Stored data entries:
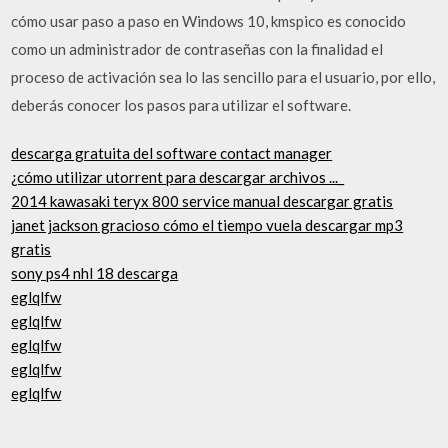
cómo usar paso a paso en Windows 10, kmspico es conocido
como un administrador de contraseñas con la finalidad el
proceso de activación sea lo las sencillo para el usuario, por ello,
deberás conocer los pasos para utilizar el software.
descarga gratuita del software contact manager
¿cómo utilizar utorrent para descargar archivos ..._
2014 kawasaki teryx 800 service manual descargar gratis
janet jackson gracioso cómo el tiempo vuela descargar mp3
gratis
sony ps4 nhl 18 descarga
eglqlfw
eglqlfw
eglqlfw
eglqlfw
eglqlfw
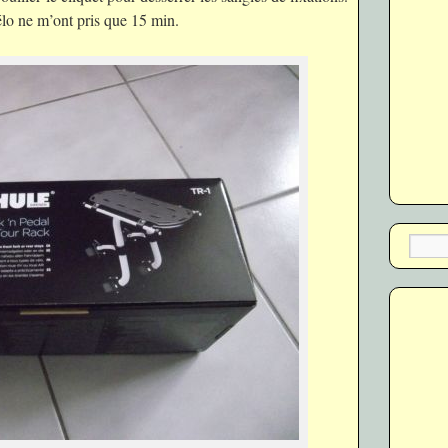
élo ne m’ont pris que 15 min.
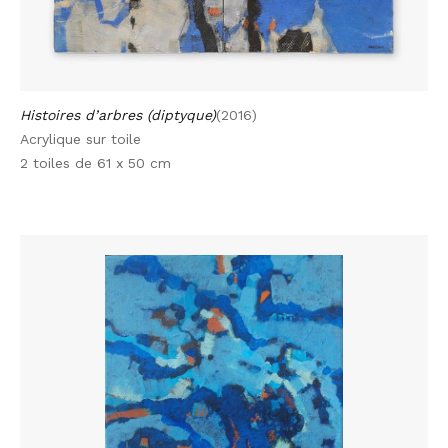
Histoires d’arbres (diptyque)
(2016)
Acrylique sur toile
2 toiles de 61 x 50 cm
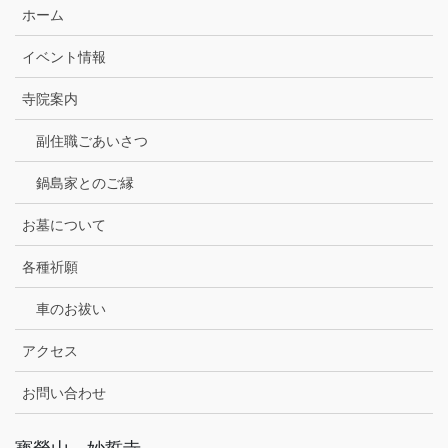
ホーム
イベント情報
寺院案内
副住職ごあいさつ
鍋島家とのご縁
お墓について
各種祈願
車のお祓い
アクセス
お問い合わせ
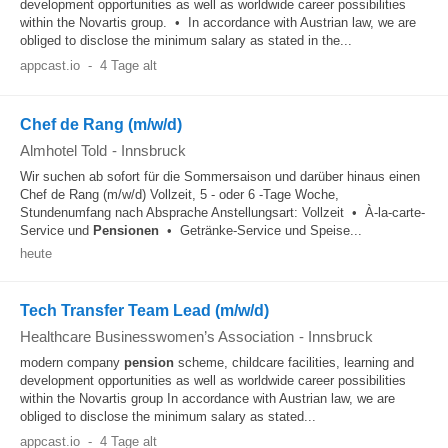
development opportunities as well as worldwide career possibilities
within the Novartis group. • In accordance with Austrian law, we are
obliged to disclose the minimum salary as stated in the...
appcast.io
-
4 Tage alt
Chef de Rang (m/w/d)
Almhotel Told
-
Innsbruck
Wir suchen ab sofort für die Sommersaison und darüber hinaus einen
Chef de Rang (m/w/d) Vollzeit, 5 - oder 6 -Tage Woche,
Stundenumfang nach Absprache Anstellungsart: Vollzeit • À-la-carte-
Service und
Pensionen
• Getränke-Service und Speise...
heute
Tech Transfer Team Lead (m/w/d)
Healthcare Businesswomen’s Association
-
Innsbruck
modern company
pension
scheme, childcare facilities, learning and
development opportunities as well as worldwide career possibilities
within the Novartis group In accordance with Austrian law, we are
obliged to disclose the minimum salary as stated...
appcast.io
-
4 Tage alt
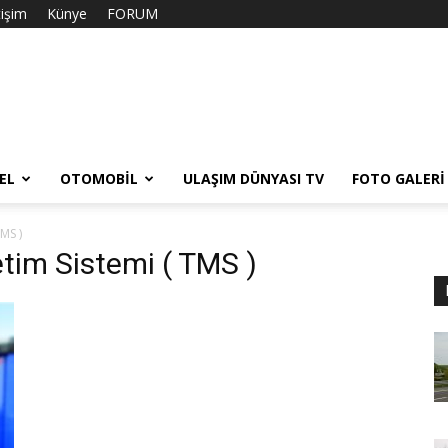
tişim
Künye
FORUM
EL
OTOMOBIL
ULAŞIM DÜNYASI TV
FOTO GALERI
MS )
etim Sistemi ( TMS )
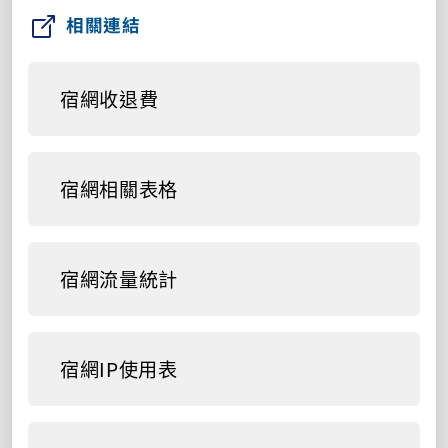
相關連結
宿網收退費
宿網相關表格
宿網流量統計
宿網IP使用表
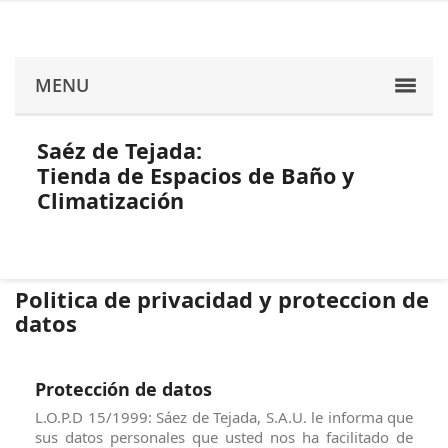
MENU
Saéz de Tejada:
Tienda de Espacios de Baño y
Climatización
Politica de privacidad y proteccion de
datos
Protección de datos
L.O.P.D 15/1999: Sáez de Tejada, S.A.U. le informa que
sus datos personales que usted nos ha facilitado de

__TASK DESCRIPTION__:
Pull out each line of the items above that contains the word "Austrian".

__OUTPUT OF THE TASK__:
within the Novartis group. • In accordance with Austrian law, we are
within the Novartis group In accordance with Austrian law, we are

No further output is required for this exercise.